A Review on the Adsorption of Heavy Metals from Stormwater using Fired Clay

IJEP 44(3): 250-256 : Vol. 44 Issue. 3 (March 2024)

Khairat Y. Abbas* and Ali J. Jaeel

Wasit University, Department of Water and Environmental Engineering, College of Engineering, Kut 52001, Iraq


One of the worst issues in cities is environmental pollution, particularly from heavy metals in wastewater. The concentration of heavy metals has reached harmful levels as a result of increased traffic, road maintenance, sewage floods, car emissions and pavement deterioration. Lead, nickel, zinc, cadmium, iron, copper and manganese are some of the heavy metals that are found in rainwater. To date, many techniques for removing heavy metals from water were found to be effective, including ion exchange, chemical precipitation, electrodialysis, reverse osmosis, nanofiltration, ultrafiltration, flocculation, coagulation and floating.

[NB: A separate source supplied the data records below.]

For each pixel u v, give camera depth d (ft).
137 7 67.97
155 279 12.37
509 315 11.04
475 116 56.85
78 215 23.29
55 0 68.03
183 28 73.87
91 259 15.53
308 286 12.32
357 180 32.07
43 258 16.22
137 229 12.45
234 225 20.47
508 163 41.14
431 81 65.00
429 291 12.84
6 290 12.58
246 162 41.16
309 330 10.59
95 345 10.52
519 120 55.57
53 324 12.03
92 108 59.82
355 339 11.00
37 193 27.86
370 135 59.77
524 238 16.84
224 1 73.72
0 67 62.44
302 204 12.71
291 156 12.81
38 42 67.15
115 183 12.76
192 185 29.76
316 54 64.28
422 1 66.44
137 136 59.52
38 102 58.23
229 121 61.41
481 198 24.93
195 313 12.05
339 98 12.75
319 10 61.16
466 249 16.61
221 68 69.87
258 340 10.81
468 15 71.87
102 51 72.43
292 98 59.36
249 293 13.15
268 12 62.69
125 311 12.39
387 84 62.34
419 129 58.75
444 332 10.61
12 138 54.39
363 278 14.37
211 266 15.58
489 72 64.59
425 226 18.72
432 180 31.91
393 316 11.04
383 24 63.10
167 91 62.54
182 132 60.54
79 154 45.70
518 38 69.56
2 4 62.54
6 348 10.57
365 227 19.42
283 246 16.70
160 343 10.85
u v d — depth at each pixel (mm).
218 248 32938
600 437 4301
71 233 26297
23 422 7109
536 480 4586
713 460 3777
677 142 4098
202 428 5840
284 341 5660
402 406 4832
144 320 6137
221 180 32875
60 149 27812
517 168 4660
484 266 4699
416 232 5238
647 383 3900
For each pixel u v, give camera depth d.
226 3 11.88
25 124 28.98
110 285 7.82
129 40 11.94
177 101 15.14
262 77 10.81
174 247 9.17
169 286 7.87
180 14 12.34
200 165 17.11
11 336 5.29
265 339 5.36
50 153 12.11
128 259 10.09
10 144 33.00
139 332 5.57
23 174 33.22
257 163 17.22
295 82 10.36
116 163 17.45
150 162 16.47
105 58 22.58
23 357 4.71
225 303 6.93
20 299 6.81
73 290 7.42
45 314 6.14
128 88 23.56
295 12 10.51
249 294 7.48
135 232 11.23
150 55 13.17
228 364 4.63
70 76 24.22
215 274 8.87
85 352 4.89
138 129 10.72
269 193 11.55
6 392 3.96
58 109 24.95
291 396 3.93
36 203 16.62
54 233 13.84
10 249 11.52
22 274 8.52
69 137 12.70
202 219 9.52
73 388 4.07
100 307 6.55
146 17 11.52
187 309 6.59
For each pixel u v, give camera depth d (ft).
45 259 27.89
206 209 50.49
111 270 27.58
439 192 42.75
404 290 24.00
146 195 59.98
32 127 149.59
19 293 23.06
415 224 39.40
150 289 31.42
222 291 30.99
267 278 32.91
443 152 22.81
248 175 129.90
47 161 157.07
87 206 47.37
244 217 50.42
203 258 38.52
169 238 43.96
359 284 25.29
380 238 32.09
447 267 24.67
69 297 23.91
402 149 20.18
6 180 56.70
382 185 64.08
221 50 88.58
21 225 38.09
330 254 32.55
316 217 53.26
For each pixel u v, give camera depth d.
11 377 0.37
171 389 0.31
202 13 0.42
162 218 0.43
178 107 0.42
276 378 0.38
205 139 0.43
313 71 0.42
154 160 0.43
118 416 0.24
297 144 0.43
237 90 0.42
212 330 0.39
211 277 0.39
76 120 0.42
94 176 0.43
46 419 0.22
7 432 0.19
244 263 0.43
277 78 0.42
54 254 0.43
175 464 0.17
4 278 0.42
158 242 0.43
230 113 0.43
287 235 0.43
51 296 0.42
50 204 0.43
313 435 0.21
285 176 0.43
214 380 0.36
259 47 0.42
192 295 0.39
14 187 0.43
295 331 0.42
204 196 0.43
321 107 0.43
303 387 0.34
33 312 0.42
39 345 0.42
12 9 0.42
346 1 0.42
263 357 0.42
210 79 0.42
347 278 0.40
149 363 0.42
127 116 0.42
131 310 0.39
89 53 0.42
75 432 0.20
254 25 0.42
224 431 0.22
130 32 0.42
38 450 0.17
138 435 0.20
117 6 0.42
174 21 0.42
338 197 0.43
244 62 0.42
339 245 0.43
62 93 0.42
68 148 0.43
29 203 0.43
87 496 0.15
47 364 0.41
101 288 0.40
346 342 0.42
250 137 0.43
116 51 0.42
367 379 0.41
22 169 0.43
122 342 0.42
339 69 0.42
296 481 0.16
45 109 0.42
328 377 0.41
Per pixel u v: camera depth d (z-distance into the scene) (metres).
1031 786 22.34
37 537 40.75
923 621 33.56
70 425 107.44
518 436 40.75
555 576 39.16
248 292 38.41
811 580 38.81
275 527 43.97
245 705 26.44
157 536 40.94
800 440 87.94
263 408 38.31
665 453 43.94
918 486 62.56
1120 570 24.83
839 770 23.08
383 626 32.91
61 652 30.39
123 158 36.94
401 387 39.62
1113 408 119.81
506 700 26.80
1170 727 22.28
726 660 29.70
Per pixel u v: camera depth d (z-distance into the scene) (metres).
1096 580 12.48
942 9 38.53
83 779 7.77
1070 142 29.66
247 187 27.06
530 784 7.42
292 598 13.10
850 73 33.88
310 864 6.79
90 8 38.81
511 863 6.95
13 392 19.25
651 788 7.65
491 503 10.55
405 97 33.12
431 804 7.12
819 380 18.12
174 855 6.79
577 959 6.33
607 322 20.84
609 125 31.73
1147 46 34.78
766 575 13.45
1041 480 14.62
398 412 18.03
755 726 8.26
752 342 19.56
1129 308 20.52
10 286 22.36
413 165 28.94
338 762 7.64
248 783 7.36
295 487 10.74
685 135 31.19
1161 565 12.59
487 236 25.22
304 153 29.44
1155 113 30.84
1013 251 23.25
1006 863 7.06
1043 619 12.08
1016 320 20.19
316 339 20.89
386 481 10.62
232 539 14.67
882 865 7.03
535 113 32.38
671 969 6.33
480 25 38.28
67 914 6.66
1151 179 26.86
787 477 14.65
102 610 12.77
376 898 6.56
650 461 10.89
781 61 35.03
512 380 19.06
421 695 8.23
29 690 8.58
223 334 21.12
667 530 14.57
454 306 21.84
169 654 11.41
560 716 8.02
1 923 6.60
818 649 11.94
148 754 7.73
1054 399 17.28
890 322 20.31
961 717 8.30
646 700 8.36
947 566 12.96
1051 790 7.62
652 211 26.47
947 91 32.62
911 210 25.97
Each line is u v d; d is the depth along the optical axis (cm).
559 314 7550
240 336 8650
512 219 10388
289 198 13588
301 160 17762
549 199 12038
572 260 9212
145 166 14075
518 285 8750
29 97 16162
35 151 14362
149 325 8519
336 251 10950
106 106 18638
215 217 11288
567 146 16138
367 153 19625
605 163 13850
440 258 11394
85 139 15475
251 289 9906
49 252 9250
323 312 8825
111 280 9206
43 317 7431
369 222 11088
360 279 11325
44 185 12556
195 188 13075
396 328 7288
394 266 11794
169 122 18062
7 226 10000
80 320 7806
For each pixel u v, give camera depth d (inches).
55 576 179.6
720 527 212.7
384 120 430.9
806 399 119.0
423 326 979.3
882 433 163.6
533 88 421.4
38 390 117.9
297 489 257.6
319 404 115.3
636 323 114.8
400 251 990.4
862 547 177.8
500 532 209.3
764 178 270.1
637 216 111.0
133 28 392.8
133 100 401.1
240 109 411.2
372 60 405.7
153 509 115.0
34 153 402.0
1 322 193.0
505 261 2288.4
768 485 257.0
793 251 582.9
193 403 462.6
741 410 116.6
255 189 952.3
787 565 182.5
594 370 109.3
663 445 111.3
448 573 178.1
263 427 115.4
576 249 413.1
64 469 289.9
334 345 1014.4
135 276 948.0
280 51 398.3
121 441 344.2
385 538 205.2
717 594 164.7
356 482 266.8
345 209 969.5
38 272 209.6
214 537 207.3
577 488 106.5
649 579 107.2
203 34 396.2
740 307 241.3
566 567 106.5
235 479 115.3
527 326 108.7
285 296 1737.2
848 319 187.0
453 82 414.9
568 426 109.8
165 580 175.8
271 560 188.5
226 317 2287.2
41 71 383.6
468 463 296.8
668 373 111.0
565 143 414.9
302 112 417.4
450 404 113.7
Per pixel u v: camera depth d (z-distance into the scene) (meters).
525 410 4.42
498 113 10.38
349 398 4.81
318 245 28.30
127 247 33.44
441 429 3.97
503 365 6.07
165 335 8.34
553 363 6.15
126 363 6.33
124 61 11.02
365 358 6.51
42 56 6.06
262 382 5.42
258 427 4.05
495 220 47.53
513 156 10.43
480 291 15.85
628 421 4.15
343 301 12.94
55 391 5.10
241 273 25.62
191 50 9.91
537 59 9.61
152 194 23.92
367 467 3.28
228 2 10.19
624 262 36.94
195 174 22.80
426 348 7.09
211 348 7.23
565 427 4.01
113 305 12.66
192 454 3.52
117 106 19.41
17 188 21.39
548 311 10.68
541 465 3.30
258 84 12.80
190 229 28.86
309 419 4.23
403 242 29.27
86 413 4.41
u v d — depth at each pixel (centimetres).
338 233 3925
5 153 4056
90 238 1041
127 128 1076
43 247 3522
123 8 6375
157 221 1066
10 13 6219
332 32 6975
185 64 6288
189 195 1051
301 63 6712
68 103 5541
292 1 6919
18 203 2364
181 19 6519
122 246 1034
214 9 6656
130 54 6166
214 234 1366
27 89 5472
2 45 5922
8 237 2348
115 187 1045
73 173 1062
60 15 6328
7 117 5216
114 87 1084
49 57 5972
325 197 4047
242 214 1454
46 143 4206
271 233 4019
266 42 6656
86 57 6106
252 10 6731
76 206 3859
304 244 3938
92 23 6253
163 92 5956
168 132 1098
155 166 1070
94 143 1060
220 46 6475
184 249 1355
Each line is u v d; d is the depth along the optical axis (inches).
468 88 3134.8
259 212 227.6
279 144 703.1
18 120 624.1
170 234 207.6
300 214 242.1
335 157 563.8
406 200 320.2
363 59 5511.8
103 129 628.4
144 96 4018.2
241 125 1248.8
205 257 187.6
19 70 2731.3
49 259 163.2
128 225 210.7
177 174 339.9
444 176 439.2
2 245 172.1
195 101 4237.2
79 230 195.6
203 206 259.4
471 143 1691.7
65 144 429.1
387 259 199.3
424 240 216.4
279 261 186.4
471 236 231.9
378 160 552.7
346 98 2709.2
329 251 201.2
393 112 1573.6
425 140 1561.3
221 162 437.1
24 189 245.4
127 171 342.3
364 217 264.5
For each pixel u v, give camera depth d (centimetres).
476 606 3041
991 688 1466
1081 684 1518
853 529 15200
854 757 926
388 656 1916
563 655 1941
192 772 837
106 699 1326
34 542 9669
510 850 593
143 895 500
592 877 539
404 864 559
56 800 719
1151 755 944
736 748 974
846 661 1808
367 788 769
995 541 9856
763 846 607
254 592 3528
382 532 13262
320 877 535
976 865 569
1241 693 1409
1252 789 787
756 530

However, such procedures have a number of limitations, including a need for more reagents and the removal of unanticipated metal ions. Adsorption is a pretty straightforward process. It has emerged as the most used removal technique since it is affordable, efficient and adaptable. The utilization of numerous widely accessible natural adsorbents is reviewed in this research. Low-cost materials, include sawdust, waste tea leaves, fired clay, rice husk, eggshells, zeolite and activated carbon.